* _What the task requires_: At the line with "X68819Y41971D01*", start transcribing; stop after the last line of the data below. Keep it exact and leave pictures out.

════

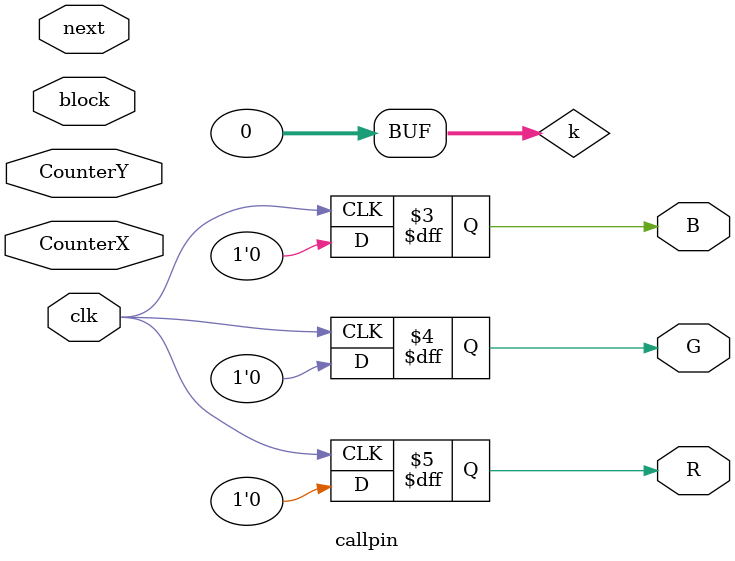
<source format=v>
`timescale 1ns / 1ps
module callpin(input clk,input wire [63:0] next,output reg R,output reg G,output reg B,input wire [63:0] block,
input wire [9:0] CounterX,input wire [9:0] CounterY

    );
	 integer k=0;
	 always@(posedge clk) begin
	B = 1'b0;
 R = 1'b0;
 //G = CounterX==200||CounterX==360||CounterY==200||CounterY==360||CounterX==220||CounterX==240||CounterY==220||CounterY==240||CounterX==260||CounterX==280||CounterY==260||CounterY==280||CounterX==300||CounterX==320||CounterY==300||CounterY==320||CounterX==340||CounterY==340;
G=1'b0;
end
endmodule

</source>
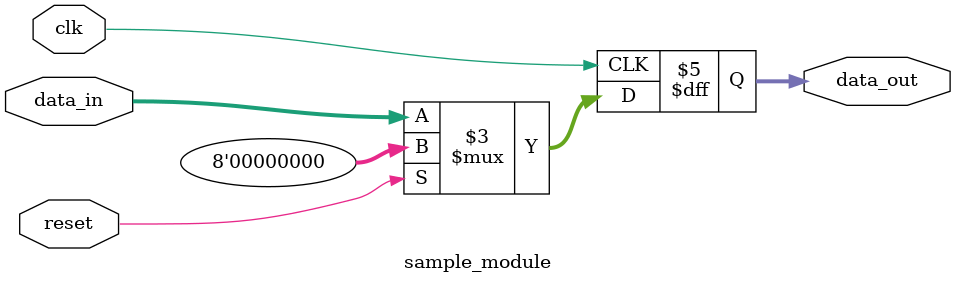
<source format=v>
module sample_module (
    input wire clk,
    input wire reset,
    input wire [7:0] data_in,
    output reg [7:0] data_out
);

    always @(posedge clk) begin
        if (reset) begin
            data_out <= 8'b0;
        end else begin
            data_out <= data_in;
        end
    end

endmodule

</source>
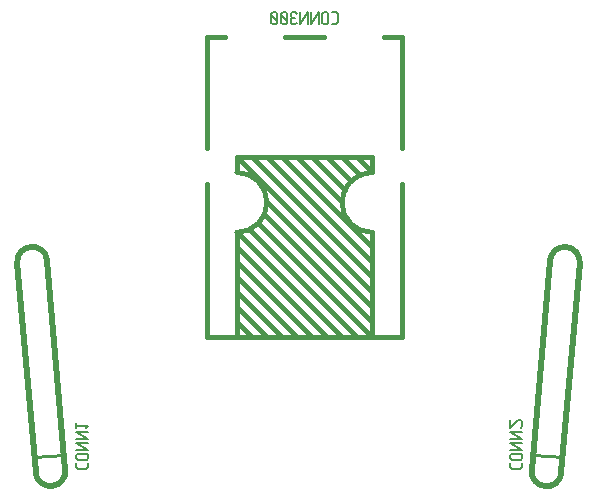
<source format=gbo>
G04 start of page 10 for group -4078 idx -4078 *
G04 Title: roomunit, bottomsilk *
G04 Creator: pcb 1.99z *
G04 CreationDate: mån  6 apr 2015 21:39:44 UTC *
G04 For: jonatan *
G04 Format: Gerber/RS-274X *
G04 PCB-Dimensions (mm): 100.00 100.00 *
G04 PCB-Coordinate-Origin: lower left *
%MOMM*%
%FSLAX43Y43*%
%LNBOTTOMSILK*%
%ADD161C,0.150*%
%ADD160C,0.381*%
%ADD159C,0.254*%
%ADD158C,0.508*%
G54D158*X71284Y58323D02*X69735Y40611D01*
X73815Y58102D02*X72265Y40389D01*
G54D159*X69846Y41876D02*X72376Y41654D01*
G54D158*X69735Y40611D02*G75*G03X72265Y40389I1265J-111D01*G01*
X73815Y58102D02*G75*G03X71284Y58323I-1265J111D01*G01*
X26185Y58102D02*X27735Y40389D01*
X28716Y58323D02*X30265Y40611D01*
G54D159*X27624Y41654D02*X30154Y41876D01*
G54D158*X27735Y40389D02*G75*G03X30265Y40611I1265J111D01*G01*
X28716Y58323D02*G75*G03X26185Y58102I-1265J-111D01*G01*
G54D160*X44785Y51820D02*X56215D01*
X44785Y60710D02*Y51820D01*
Y67060D02*X56215D01*
Y65790D01*
X44785Y67060D02*Y65790D01*
X56215Y60710D02*Y51820D01*
X44785Y53090D02*X46055Y51820D01*
X44785Y54360D02*X47325Y51820D01*
X44785Y55630D02*X48595Y51820D01*
X44785Y56900D02*X49865Y51820D01*
X44785Y58170D02*X51135Y51820D01*
X44785Y59440D02*X52405Y51820D01*
X44785Y60710D02*X53675Y51820D01*
X54945D02*X45801Y60964D01*
X56215Y51820D02*X46563Y61472D01*
X56215Y53090D02*X47071Y62234D01*
X56215Y54360D02*X47325Y63250D01*
X56215Y55630D02*X44785Y67060D01*
X56215Y56900D02*X46055Y67060D01*
X56215Y58170D02*X47325Y67060D01*
X56215Y59440D02*X48595Y67060D01*
X49865D02*X53675Y63250D01*
X51135Y67060D02*X53929Y64266D01*
X52405Y67060D02*X54437Y65028D01*
X53675Y67060D02*X55199Y65536D01*
X54945Y67060D02*X56215Y65790D01*
X42245Y64774D02*Y51820D01*
X58755Y64774D02*Y51820D01*
Y77220D02*Y67822D01*
X42245Y77220D02*Y67822D01*
Y77220D02*X43769D01*
X57231D02*X58755D01*
X48849D02*X52151D01*
X42245Y51820D02*X58755D01*
X56215Y65790D02*G75*G03X53675Y63250I0J-2540D01*G01*
G75*G03X56215Y60710I2540J0D01*G01*
X47325Y63250D02*G75*G03X44785Y65790I-2540J0D01*G01*
Y60710D02*G75*G03X47325Y63250I0J2540D01*G01*
G54D161*X31180Y40828D02*Y41158D01*
X31358Y40650D02*X31180Y40828D01*
X31358Y40650D02*X32018D01*
X32196Y40828D01*
Y41158D01*
X31307Y41463D02*X32069D01*
X32196Y41590D01*
Y41844D01*
X32069Y41971D01*
X31307D02*X32069D01*
X31180Y41844D02*X31307Y41971D01*
X31180Y41590D02*Y41844D01*
X31307Y41463D02*X31180Y41590D01*
Y42276D02*X32196D01*
X31180Y42911D01*
X32196D01*
X31180Y43215D02*X32196D01*
X31180Y43850D01*
X32196D01*
X31993Y44155D02*X32196Y44358D01*
X31180D02*X32196D01*
X31180Y44155D02*Y44536D01*
X52842Y78330D02*X53172D01*
X53350Y78508D02*X53172Y78330D01*
X53350Y78508D02*Y79168D01*
X53172Y79346D01*
X52842D02*X53172D01*
X52537Y78457D02*Y79219D01*
X52410Y79346D01*
X52156D02*X52410D01*
X52156D02*X52029Y79219D01*
Y78457D02*Y79219D01*
X52156Y78330D02*X52029Y78457D01*
X52156Y78330D02*X52410D01*
X52537Y78457D02*X52410Y78330D01*
X51724D02*Y79346D01*
X51089Y78330D01*
Y79346D01*
X50785Y78330D02*Y79346D01*
X50150Y78330D01*
Y79346D01*
X49845Y79219D02*X49718Y79346D01*
X49464D02*X49718D01*
X49464D02*X49337Y79219D01*
X49464Y78330D02*X49337Y78457D01*
X49464Y78330D02*X49718D01*
X49845Y78457D02*X49718Y78330D01*
X49464Y78889D02*X49718D01*
X49337Y79016D02*Y79219D01*
Y78457D02*Y78762D01*
X49464Y78889D01*
X49337Y79016D02*X49464Y78889D01*
X49032Y78457D02*X48905Y78330D01*
X49032Y78457D02*Y79219D01*
X48905Y79346D01*
X48651D02*X48905D01*
X48651D02*X48524Y79219D01*
Y78457D02*Y79219D01*
X48651Y78330D02*X48524Y78457D01*
X48651Y78330D02*X48905D01*
X49032Y78584D02*X48524Y79092D01*
X48219Y78457D02*X48092Y78330D01*
X48219Y78457D02*Y79219D01*
X48092Y79346D01*
X47838D02*X48092D01*
X47838D02*X47711Y79219D01*
Y78457D02*Y79219D01*
X47838Y78330D02*X47711Y78457D01*
X47838Y78330D02*X48092D01*
X48219Y78584D02*X47711Y79092D01*
X67930Y40828D02*Y41158D01*
X68108Y40650D02*X67930Y40828D01*
X68108Y40650D02*X68768D01*
X68946Y40828D01*
Y41158D01*
X68057Y41463D02*X68819D01*
X68946Y41590D01*
Y41844D01*
X68819Y41971D01*
X68057D02*X68819D01*
X67930Y41844D02*X68057Y41971D01*
X67930Y41590D02*Y41844D01*
X68057Y41463D02*X67930Y41590D01*
Y42276D02*X68946D01*
X67930Y42911D01*
X68946D01*
X67930Y43215D02*X68946D01*
X67930Y43850D01*
X68946D01*
X68819Y44155D02*X68946Y44282D01*
Y44663D01*
X68819Y44790D01*
X68565D02*X68819D01*
X67930Y44155D02*X68565Y44790D01*
X67930Y44155D02*Y44790D01*
M02*

</source>
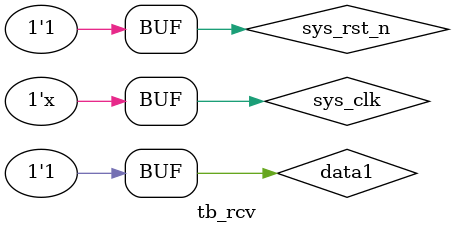
<source format=v>
`timescale 1ns / 1ps


module tb_rcv(

    );
    //ÊäÈë
reg sys_clk;
reg sys_rst_n;
reg data1;
//Êä³ö
wire [7:0] data;
wire done;
//ÐÅºÅ³õÊ¼»¯
initial begin
    sys_clk = 1'b0;
    sys_rst_n = 1'b1;
    data1 = 1'b1;
    #200
    sys_rst_n = 1'b0;
    #200
    sys_rst_n = 1'b1;
    #200
    data1 = 1'b0;
    #3472
    data1 = 1'b1;
    #3472
    data1 = 1'b0;
    #3472
    data1 = 1'b1;
    #3472
    data1 = 1'b0;
    #3472
    data1 = 1'b1;
    #3472
    data1 = 1'b0;
    #3472
    data1 = 1'b1;
    #3472
    data1 = 1'b1;
end
//Éú³ÉÊ±ÖÓ
always #1 sys_clk = ~sys_clk ;

uart_recv  u_uart_recv(
    .clk     (sys_clk),
    .sys_rst_n (sys_rst_n),
    .uart_rx  (data1),
    .uart_done (done),
    .uart_data   (data)
);
endmodule

</source>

════

* _Solved exercise_:
X68819Y41971D01*
X68057D02*X68819D01*
X67930Y41844D02*X68057Y41971D01*
X67930Y41590D02*Y41844D01*
X68057Y41463D02*X67930Y41590D01*
Y42276D02*X68946D01*
X67930Y42911D01*
X68946D01*
X67930Y43215D02*X68946D01*
X67930Y43850D01*
X68946D01*
X68819Y44155D02*X68946Y44282D01*
Y44663D01*
X68819Y44790D01*
X68565D02*X68819D01*
X67930Y44155D02*X68565Y44790D01*
X67930Y44155D02*Y44790D01*
M02*

</source>
<source format=v>
`timescale 1ns / 1ps


module tb_rcv(

    );
    //ÊäÈë
reg sys_clk;
reg sys_rst_n;
reg data1;
//Êä³ö
wire [7:0] data;
wire done;
//ÐÅºÅ³õÊ¼»¯
initial begin
    sys_clk = 1'b0;
    sys_rst_n = 1'b1;
    data1 = 1'b1;
    #200
    sys_rst_n = 1'b0;
    #200
    sys_rst_n = 1'b1;
    #200
    data1 = 1'b0;
    #3472
    data1 = 1'b1;
    #3472
    data1 = 1'b0;
    #3472
    data1 = 1'b1;
    #3472
    data1 = 1'b0;
    #3472
    data1 = 1'b1;
    #3472
    data1 = 1'b0;
    #3472
    data1 = 1'b1;
    #3472
    data1 = 1'b1;
end
//Éú³ÉÊ±ÖÓ
always #1 sys_clk = ~sys_clk ;

uart_recv  u_uart_recv(
    .clk     (sys_clk),
    .sys_rst_n (sys_rst_n),
    .uart_rx  (data1),
    .uart_done (done),
    .uart_data   (data)
);
endmodule

</source>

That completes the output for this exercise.